_O que fazer_
Por favor, imprima todas as linhas do material abaixo, do início ao fim, sem nenhuma alteração.

_Registros armazenados_
%%

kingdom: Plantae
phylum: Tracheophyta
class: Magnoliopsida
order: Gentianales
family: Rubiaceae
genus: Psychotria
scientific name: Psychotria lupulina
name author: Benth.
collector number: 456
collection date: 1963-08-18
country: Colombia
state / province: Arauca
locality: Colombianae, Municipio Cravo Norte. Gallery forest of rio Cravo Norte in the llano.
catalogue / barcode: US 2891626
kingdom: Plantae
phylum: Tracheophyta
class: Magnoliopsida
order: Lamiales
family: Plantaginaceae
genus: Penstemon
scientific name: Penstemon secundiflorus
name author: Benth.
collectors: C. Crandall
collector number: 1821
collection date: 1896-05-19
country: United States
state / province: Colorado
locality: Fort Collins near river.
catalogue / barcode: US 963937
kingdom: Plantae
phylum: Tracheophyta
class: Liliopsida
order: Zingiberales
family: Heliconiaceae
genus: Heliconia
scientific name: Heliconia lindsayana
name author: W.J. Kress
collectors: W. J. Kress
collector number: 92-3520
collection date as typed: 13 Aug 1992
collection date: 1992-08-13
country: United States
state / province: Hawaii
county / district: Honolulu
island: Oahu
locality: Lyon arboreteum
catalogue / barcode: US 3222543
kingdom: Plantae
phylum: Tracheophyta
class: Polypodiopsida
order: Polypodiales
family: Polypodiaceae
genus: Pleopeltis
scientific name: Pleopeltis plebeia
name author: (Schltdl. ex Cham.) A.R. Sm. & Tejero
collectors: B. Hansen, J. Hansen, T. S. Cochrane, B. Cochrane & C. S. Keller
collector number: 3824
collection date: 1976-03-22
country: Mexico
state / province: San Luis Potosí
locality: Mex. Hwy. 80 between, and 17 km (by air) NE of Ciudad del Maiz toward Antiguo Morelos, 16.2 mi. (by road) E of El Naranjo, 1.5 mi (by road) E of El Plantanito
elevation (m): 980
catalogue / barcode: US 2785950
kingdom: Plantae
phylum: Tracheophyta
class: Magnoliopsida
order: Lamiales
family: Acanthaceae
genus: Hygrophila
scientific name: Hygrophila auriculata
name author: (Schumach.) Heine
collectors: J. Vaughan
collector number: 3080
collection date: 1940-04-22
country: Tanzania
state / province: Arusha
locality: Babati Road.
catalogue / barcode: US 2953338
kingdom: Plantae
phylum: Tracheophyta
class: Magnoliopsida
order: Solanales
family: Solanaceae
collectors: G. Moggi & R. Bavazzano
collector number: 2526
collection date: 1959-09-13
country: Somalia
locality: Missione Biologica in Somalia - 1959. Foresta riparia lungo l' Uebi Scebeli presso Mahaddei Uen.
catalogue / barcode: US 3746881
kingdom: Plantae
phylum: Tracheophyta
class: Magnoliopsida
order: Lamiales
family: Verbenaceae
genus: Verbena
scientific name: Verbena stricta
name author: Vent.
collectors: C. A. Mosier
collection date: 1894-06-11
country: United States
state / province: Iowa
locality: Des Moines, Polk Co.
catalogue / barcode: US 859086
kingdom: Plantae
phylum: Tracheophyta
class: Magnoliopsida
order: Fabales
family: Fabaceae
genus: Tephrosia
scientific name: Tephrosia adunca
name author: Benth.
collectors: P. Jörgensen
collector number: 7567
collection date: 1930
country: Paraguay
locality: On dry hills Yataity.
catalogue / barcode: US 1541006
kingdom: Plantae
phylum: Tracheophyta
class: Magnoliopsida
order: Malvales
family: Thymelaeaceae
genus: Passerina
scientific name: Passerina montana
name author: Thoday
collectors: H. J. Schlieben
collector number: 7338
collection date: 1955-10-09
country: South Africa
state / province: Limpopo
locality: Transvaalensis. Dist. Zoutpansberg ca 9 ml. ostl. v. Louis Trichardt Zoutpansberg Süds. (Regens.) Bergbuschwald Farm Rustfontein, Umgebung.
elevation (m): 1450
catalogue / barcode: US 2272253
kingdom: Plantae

%%

_Exercício resolvido_
kingdom: Plantae
phylum: Tracheophyta
class: Magnoliopsida
order: Gentianales
family: Rubiaceae
genus: Psychotria
scientific name: Psychotria lupulina
name author: Benth.
collector number: 456
collection date: 1963-08-18
country: Colombia
state / province: Arauca
locality: Colombianae, Municipio Cravo Norte. Gallery forest of rio Cravo Norte in the llano.
catalogue / barcode: US 2891626
kingdom: Plantae
phylum: Tracheophyta
class: Magnoliopsida
order: Lamiales
family: Plantaginaceae
genus: Penstemon
scientific name: Penstemon secundiflorus
name author: Benth.
collectors: C. Crandall
collector number: 1821
collection date: 1896-05-19
country: United States
state / province: Colorado
locality: Fort Collins near river.
catalogue / barcode: US 963937
kingdom: Plantae
phylum: Tracheophyta
class: Liliopsida
order: Zingiberales
family: Heliconiaceae
genus: Heliconia
scientific name: Heliconia lindsayana
name author: W.J. Kress
collectors: W. J. Kress
collector number: 92-3520
collection date as typed: 13 Aug 1992
collection date: 1992-08-13
country: United States
state / province: Hawaii
county / district: Honolulu
island: Oahu
locality: Lyon arboreteum
catalogue / barcode: US 3222543
kingdom: Plantae
phylum: Tracheophyta
class: Polypodiopsida
order: Polypodiales
family: Polypodiaceae
genus: Pleopeltis
scientific name: Pleopeltis plebeia
name author: (Schltdl. ex Cham.) A.R. Sm. & Tejero
collectors: B. Hansen, J. Hansen, T. S. Cochrane, B. Cochrane & C. S. Keller
collector number: 3824
collection date: 1976-03-22
country: Mexico
state / province: San Luis Potosí
locality: Mex. Hwy. 80 between, and 17 km (by air) NE of Ciudad del Maiz toward Antiguo Morelos, 16.2 mi. (by road) E of El Naranjo, 1.5 mi (by road) E of El Plantanito
elevation (m): 980
catalogue / barcode: US 2785950
kingdom: Plantae
phylum: Tracheophyta
class: Magnoliopsida
order: Lamiales
family: Acanthaceae
genus: Hygrophila
scientific name: Hygrophila auriculata
name author: (Schumach.) Heine
collectors: J. Vaughan
collector number: 3080
collection date: 1940-04-22
country: Tanzania
state / province: Arusha
locality: Babati Road.
catalogue / barcode: US 2953338
kingdom: Plantae
phylum: Tracheophyta
class: Magnoliopsida
order: Solanales
family: Solanaceae
collectors: G. Moggi & R. Bavazzano
collector number: 2526
collection date: 1959-09-13
country: Somalia
locality: Missione Biologica in Somalia - 1959. Foresta riparia lungo l' Uebi Scebeli presso Mahaddei Uen.
catalogue / barcode: US 3746881
kingdom: Plantae
phylum: Tracheophyta
class: Magnoliopsida
order: Lamiales
family: Verbenaceae
genus: Verbena
scientific name: Verbena stricta
name author: Vent.
collectors: C. A. Mosier
collection date: 1894-06-11
country: United States
state / province: Iowa
locality: Des Moines, Polk Co.
catalogue / barcode: US 859086
kingdom: Plantae
phylum: Tracheophyta
class: Magnoliopsida
order: Fabales
family: Fabaceae
genus: Tephrosia
scientific name: Tephrosia adunca
name author: Benth.
collectors: P. Jörgensen
collector number: 7567
collection date: 1930
country: Paraguay
locality: On dry hills Yataity.
catalogue / barcode: US 1541006
kingdom: Plantae
phylum: Tracheophyta
class: Magnoliopsida
order: Malvales
family: Thymelaeaceae
genus: Passerina
scientific name: Passerina montana
name author: Thoday
collectors: H. J. Schlieben
collector number: 7338
collection date: 1955-10-09
country: South Africa
state / province: Limpopo
locality: Transvaalensis. Dist. Zoutpansberg ca 9 ml. ostl. v. Louis Trichardt Zoutpansberg Süds. (Regens.) Bergbuschwald Farm Rustfontein, Umgebung.
elevation (m): 1450
catalogue / barcode: US 2272253
kingdom: Plantae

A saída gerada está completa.